Vereinzelt wird das Heil in einem nochmaligen Anlauf für einen EWR-Beitritt erblickt. Die EWR-Option scheint für die Schweiz – ungeachtet des Charmes der umfassenden Binnenmarktteilhabe – allerdings kaum erstrebenswert. So ist der EWR weiterhin durch institutionelle Besonderheiten charakterisiert, welche bereits 1992 zur Ablehnung eines Beitritts beitrugen (fehlende Mitentscheidungsrechte; supranationaler Charakter).
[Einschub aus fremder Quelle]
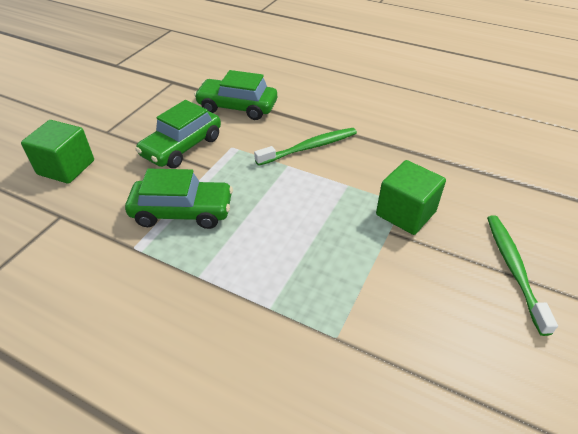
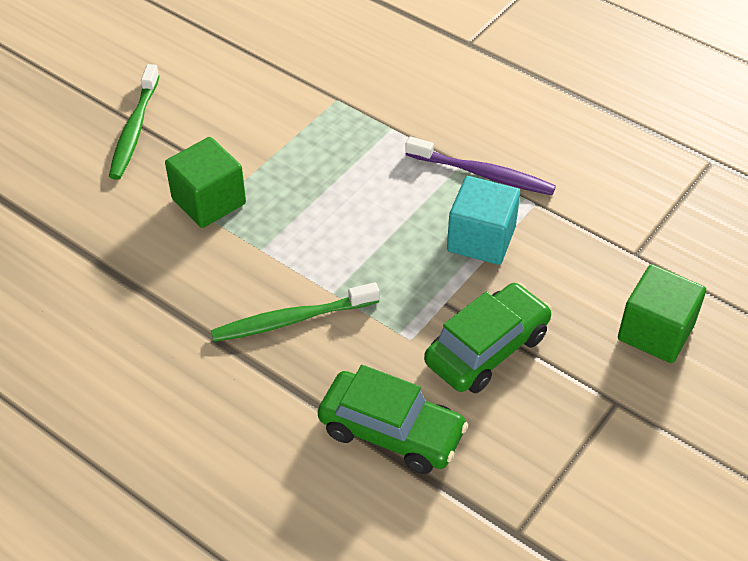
camera: 170 degrees left, 5 degrees up
(178, 268) = (483, 174): none -> purple toothbrush
(182, 212) = (481, 239): green car -> turquoise cube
Weiter dürfte ein Beitritt der Schweiz das Einstimmigkeitsprinzip aufseiten der EWR-EFTA-Staaten arg strapazieren; es bestünde das Risiko, dass die fein austarierte Balance zwischen den EWR-EFTA-Staaten Island, Liechtenstein und Norwegen wie auch die eingespielte Zusammenarbeit zwischen der EU und den EWR-EFTA-Staaten unnötig aufs Spiel gesetzt würden. Schliesslich stösst der EWR systembedingt an Grenzen. Stirnrunzeln bereiten etwa die zeitweise unklare Binnenmarkt- und damit EWR-Relevanz von EU-Rechtsakten und die Verzögerung ihrer Übernahme in das EWR-Abkommen (backlogs) wie auch das komplizierte Verhältnis der EWR-EFTA-Staaten zu den unionalen Agenturen.
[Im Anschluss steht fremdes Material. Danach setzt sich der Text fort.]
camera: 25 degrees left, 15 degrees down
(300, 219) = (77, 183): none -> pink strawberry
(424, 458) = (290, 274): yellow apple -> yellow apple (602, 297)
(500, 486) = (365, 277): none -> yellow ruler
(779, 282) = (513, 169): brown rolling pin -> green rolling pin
Gewisse Kreise schlagen vor, den Rückbau des bilateralen Acquis zu einem – allenfalls modernisierten – Freihandelsabkommen zu prüfen. Ein solches Arrangement würde zwar erlauben, institutionell weiterhin nach klassisch völkerrechtlichen Mustern zu verfahren. Es würde den Bedürfnissen der hiesigen Wirtschaft allerdings kaum angemessen Rechnung tragen. Auch wäre eine enge Zusammenarbeit in weiteren Bereichen – wie Personenfreizügigkeit und Schengen/Dublin – nicht möglich. Die Scheidungsverhandlungen der EU mit dem Vereinigten Königreich haben gezeigt, dass die EU gegenüber Drittstaaten weiterhin konsequent auftritt und ihnen nur eine mitgliedstaatsähnliche Beteiligung am Binnenmarkt gewährt, wenn sie den Grundsatz der Unteilbarkeit der Grundfreiheiten und das institutionelle Credo des «form follows function» respektieren; es gibt «kein Rosinenpicken» (Europäischer Rat, 2017).
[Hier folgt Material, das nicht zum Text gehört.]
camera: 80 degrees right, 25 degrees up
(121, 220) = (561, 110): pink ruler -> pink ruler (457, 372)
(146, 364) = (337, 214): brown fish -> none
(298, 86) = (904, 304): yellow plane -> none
Die Schweiz tut gut daran, sich der Vor- und Nachteile dieser denkbaren Alternativen bewusst zu sein, wenn sie über die nächsten ­europapolitischen Schritte entscheidet. Es ist symptomatisch, dass der Bundesrat beim Verhandlungsabbruch keinen überzeugenden Plan B aufgezeigt hat; es gibt – zumindest kurzfristig – keinen valablen.

Ausblick

Längerfristig wird die Schweiz nicht darum herumkommen, ihr Verhältnis zur EU grundsätzlich zu überdenken. Der bilaterale Ansatz bleibt störungsanfällig. Er ist unübersichtlich und wenig systematisch aufgebaut. Aus demokratietheoretischer Warte fällt die fortlaufende Übernahme von EU-Recht negativ ins Gewicht. Weiter ist Europa als Ganzes gefordert, Antworten auf die drängenden Fragen unserer Zeit zu finden, etwa im Bereich des Klimawandels, der Digitalisierung und der Wahrung der europäischen Werte und Inte­ressen auf dem internationalen Parkett. Damit rückt unweigerlich die Frage ins Zentrum, ob sich eine weitergehende Integration der Schweiz aufdrängt – weg von der Politik, als Passivmitglied die Rechtsentwicklungen in der EU nur nachzuvollziehen, hin zur konstruktiven Mitwirkung und Übernahme von Verantwortung im Verbund mit gleichgesinnten Staaten. Es wäre an der Zeit, sachlich und vorurteilslos auch die Option eines EU-Beitritts zu prüfen.